Task description. Find every line in the records that contains the word "esophagus", with case counting, and copy each of those lines.

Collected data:
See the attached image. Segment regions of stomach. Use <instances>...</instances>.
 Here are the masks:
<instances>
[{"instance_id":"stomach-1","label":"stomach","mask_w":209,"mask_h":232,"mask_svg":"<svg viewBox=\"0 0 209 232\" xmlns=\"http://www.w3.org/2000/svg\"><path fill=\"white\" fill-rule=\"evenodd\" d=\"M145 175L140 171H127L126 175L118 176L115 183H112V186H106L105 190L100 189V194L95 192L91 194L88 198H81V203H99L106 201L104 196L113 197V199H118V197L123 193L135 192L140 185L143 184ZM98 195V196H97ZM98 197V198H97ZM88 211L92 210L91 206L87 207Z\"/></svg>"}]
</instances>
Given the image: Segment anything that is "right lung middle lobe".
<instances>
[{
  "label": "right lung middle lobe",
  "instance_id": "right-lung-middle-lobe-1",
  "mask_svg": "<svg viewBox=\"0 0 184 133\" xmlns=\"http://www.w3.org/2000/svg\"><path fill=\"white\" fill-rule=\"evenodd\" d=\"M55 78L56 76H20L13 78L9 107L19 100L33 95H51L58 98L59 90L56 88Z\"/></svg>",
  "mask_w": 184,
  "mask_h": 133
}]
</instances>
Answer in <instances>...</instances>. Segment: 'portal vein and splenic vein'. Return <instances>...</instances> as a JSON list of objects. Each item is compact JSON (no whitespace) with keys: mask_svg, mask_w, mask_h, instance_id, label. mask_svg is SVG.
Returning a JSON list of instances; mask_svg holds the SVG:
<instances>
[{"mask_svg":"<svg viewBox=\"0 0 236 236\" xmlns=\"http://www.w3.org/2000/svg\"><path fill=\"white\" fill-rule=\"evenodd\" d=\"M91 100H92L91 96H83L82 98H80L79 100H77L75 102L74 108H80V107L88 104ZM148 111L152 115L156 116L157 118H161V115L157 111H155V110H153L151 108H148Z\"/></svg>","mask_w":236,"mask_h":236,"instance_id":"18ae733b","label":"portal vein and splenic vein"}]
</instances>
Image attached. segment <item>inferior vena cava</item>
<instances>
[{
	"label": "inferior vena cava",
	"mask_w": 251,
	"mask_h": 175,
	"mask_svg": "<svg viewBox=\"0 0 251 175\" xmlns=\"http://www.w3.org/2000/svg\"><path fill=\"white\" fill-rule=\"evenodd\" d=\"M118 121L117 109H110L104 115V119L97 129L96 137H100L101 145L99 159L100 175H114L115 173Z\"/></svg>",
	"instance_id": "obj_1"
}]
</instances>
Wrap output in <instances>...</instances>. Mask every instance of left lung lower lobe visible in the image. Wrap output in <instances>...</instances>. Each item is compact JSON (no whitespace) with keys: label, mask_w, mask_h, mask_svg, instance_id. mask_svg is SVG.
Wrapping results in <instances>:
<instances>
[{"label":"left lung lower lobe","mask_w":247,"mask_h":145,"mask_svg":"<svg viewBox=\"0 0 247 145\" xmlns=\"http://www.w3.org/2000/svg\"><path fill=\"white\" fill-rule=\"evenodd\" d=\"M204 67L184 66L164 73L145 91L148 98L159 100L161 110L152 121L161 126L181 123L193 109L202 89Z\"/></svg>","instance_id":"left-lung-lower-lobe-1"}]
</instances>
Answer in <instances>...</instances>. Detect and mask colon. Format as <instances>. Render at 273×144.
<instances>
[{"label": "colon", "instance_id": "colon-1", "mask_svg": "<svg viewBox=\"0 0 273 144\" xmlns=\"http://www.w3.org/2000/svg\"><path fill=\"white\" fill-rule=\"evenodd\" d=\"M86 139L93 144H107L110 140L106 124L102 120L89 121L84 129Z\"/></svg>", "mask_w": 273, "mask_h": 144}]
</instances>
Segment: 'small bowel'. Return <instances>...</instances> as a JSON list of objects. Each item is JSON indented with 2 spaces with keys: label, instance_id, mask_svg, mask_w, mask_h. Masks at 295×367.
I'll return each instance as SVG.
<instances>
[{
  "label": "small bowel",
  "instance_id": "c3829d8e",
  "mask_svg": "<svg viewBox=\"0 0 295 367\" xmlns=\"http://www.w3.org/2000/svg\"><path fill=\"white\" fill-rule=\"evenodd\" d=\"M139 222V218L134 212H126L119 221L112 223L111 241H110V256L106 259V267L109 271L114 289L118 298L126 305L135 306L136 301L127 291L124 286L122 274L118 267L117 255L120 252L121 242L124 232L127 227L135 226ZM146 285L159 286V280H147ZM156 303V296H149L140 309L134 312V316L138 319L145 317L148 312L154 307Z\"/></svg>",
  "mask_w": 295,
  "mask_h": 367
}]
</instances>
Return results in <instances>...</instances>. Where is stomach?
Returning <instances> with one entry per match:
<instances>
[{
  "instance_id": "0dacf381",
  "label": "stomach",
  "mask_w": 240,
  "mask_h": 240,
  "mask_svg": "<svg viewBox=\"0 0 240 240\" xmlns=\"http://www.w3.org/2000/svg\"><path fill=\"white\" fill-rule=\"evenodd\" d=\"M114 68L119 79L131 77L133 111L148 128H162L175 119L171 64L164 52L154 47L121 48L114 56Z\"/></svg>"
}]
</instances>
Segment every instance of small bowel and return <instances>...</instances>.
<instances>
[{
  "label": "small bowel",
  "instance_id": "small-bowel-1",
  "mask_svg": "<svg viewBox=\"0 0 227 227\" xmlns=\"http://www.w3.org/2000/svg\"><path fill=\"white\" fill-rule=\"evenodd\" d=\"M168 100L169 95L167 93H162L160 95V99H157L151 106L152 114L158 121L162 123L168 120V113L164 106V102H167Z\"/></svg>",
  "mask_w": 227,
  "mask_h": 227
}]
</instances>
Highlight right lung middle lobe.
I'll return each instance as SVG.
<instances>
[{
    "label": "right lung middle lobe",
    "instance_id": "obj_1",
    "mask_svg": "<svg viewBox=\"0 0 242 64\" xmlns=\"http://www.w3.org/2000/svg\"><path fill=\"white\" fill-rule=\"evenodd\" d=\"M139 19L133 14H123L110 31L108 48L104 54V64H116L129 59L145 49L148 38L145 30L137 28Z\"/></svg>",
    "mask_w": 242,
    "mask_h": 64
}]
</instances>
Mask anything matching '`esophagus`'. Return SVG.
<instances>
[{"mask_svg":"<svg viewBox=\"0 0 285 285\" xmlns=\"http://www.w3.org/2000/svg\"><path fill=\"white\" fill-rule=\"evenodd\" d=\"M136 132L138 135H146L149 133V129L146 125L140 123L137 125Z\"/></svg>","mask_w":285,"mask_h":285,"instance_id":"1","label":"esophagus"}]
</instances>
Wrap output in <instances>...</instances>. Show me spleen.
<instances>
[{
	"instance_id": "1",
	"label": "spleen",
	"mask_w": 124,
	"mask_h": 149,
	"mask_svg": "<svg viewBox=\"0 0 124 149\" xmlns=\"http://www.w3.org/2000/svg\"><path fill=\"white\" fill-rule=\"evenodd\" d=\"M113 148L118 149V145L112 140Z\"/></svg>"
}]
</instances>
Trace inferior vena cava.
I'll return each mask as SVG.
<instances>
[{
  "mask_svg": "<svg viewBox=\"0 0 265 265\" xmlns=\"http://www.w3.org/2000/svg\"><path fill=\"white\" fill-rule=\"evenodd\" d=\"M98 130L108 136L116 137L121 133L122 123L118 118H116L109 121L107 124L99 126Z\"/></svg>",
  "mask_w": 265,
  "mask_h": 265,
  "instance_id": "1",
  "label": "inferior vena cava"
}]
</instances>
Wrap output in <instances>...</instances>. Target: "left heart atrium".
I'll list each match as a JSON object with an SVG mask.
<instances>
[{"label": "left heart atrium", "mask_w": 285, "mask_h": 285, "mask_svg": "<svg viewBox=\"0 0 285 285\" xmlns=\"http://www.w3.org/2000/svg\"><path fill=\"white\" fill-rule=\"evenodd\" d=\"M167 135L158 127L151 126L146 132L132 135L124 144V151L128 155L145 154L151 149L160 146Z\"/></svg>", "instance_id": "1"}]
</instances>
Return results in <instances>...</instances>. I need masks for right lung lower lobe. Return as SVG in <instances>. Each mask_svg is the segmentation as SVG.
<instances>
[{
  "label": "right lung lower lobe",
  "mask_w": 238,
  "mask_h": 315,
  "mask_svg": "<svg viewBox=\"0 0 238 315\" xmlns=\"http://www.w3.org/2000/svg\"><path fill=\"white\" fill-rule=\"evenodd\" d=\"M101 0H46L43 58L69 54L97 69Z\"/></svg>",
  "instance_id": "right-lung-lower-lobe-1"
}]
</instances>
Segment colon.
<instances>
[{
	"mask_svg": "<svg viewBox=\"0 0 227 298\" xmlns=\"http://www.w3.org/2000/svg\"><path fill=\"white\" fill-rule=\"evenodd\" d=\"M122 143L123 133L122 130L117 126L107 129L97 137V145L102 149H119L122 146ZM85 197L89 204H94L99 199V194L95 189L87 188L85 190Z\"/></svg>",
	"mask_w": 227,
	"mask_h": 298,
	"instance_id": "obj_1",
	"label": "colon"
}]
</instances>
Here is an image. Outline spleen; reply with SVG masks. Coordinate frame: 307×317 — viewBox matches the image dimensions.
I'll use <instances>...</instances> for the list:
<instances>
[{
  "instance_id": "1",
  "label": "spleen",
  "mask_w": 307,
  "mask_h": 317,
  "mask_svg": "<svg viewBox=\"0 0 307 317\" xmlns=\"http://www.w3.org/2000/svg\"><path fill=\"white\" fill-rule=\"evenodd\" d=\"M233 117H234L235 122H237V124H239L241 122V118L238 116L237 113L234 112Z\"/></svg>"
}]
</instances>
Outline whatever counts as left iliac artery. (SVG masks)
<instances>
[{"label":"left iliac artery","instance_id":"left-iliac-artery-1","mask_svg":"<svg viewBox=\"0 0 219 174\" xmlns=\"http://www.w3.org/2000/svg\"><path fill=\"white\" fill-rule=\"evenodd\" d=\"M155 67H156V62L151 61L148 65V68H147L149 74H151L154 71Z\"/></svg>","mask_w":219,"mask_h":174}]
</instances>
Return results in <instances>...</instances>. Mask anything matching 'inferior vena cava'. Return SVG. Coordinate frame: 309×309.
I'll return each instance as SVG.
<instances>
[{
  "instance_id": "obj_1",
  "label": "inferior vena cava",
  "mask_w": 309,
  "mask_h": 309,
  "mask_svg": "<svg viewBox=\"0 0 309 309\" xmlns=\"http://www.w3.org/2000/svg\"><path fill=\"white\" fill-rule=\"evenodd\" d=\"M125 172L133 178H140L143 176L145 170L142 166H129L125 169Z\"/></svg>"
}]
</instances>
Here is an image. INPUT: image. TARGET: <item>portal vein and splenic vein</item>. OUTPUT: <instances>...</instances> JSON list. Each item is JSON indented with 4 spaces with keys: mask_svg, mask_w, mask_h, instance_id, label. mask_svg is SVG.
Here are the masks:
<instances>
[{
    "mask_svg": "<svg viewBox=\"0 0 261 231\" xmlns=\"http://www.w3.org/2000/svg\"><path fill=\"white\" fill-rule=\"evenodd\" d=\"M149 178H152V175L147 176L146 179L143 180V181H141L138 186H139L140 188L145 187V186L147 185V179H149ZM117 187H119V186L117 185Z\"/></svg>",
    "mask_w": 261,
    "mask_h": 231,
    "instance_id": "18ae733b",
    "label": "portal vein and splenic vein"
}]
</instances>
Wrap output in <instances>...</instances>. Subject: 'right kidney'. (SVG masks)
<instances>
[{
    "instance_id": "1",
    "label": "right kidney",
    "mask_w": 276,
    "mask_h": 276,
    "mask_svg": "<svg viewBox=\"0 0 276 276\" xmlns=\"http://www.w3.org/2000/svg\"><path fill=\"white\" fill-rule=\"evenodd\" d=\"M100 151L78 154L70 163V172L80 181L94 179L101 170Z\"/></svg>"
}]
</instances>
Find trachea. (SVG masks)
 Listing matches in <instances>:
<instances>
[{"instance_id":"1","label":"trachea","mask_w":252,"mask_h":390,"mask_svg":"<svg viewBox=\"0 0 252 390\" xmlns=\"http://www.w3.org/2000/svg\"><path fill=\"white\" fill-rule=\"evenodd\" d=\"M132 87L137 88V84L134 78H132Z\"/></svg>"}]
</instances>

Task output.
Mask anything matching '`esophagus`'. Return SVG.
[{"mask_svg":"<svg viewBox=\"0 0 285 285\" xmlns=\"http://www.w3.org/2000/svg\"><path fill=\"white\" fill-rule=\"evenodd\" d=\"M136 132L138 135H146L149 133V129L146 125L140 123L137 125Z\"/></svg>","mask_w":285,"mask_h":285,"instance_id":"1","label":"esophagus"}]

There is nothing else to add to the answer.